- _What you have to do_
Each line holding the string "Mian" is to be copied from the data.

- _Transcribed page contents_
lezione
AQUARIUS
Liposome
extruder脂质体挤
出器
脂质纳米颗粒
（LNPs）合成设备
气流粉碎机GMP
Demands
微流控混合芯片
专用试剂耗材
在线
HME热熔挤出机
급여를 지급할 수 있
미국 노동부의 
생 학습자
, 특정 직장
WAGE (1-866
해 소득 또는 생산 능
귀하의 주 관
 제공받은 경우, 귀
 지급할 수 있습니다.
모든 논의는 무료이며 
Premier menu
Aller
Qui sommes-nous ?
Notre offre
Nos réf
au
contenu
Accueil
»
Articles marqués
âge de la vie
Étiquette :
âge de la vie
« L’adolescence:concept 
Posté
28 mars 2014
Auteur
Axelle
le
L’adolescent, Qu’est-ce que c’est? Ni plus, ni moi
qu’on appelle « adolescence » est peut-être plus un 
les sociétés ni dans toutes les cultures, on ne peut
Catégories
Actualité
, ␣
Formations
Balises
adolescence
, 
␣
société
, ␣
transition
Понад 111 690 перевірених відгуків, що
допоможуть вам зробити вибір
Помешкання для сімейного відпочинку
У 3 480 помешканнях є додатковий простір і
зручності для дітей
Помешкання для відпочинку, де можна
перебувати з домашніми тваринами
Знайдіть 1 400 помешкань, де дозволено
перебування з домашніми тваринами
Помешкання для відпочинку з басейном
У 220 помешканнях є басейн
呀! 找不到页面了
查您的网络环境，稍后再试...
---
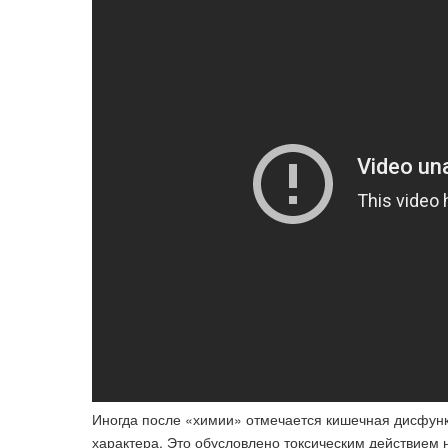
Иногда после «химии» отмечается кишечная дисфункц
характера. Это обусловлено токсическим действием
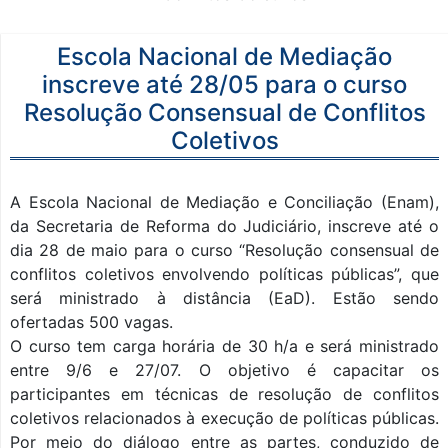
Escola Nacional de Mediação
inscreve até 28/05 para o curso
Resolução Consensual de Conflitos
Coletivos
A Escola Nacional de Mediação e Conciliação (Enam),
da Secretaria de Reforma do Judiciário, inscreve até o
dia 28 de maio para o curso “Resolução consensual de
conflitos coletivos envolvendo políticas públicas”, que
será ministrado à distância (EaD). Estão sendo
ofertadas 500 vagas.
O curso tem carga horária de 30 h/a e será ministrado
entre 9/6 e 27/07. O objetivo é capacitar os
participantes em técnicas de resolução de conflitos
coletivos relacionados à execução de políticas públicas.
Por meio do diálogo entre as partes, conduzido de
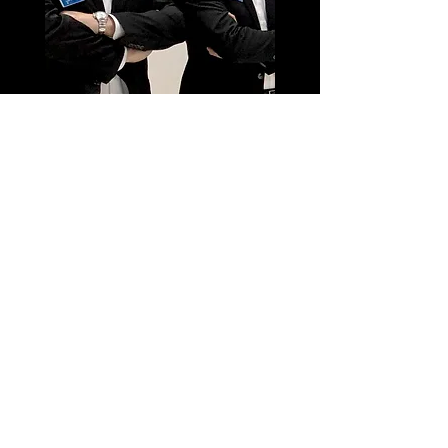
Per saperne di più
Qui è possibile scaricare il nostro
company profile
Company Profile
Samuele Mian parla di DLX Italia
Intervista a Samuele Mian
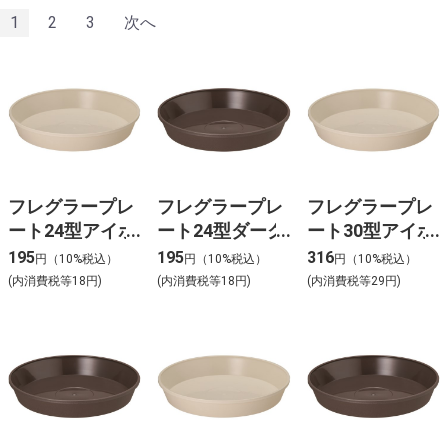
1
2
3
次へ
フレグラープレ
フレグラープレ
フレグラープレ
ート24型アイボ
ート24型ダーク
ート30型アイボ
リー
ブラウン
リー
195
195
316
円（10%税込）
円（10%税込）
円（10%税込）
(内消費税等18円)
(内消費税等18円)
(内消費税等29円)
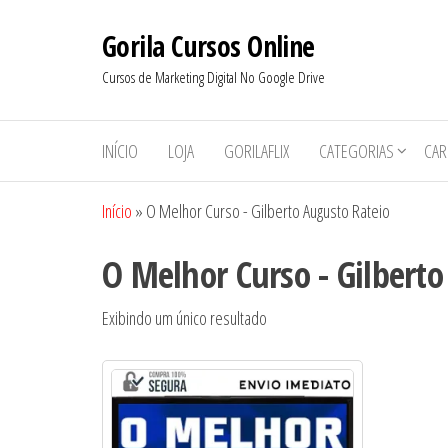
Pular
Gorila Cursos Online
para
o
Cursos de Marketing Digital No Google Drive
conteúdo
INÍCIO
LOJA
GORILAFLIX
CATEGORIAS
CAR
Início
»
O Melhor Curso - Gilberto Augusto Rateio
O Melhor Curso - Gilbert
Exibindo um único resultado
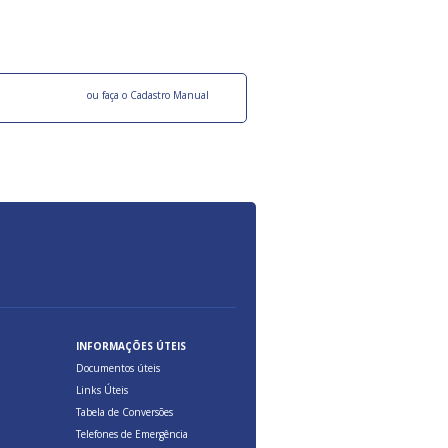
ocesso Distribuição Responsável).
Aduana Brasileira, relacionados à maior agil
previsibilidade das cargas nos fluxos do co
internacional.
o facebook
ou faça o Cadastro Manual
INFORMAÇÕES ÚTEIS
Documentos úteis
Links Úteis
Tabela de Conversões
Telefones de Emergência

- _Exercise output_
Samuele Mian parla di DLX Italia
Intervista a Samuele Mian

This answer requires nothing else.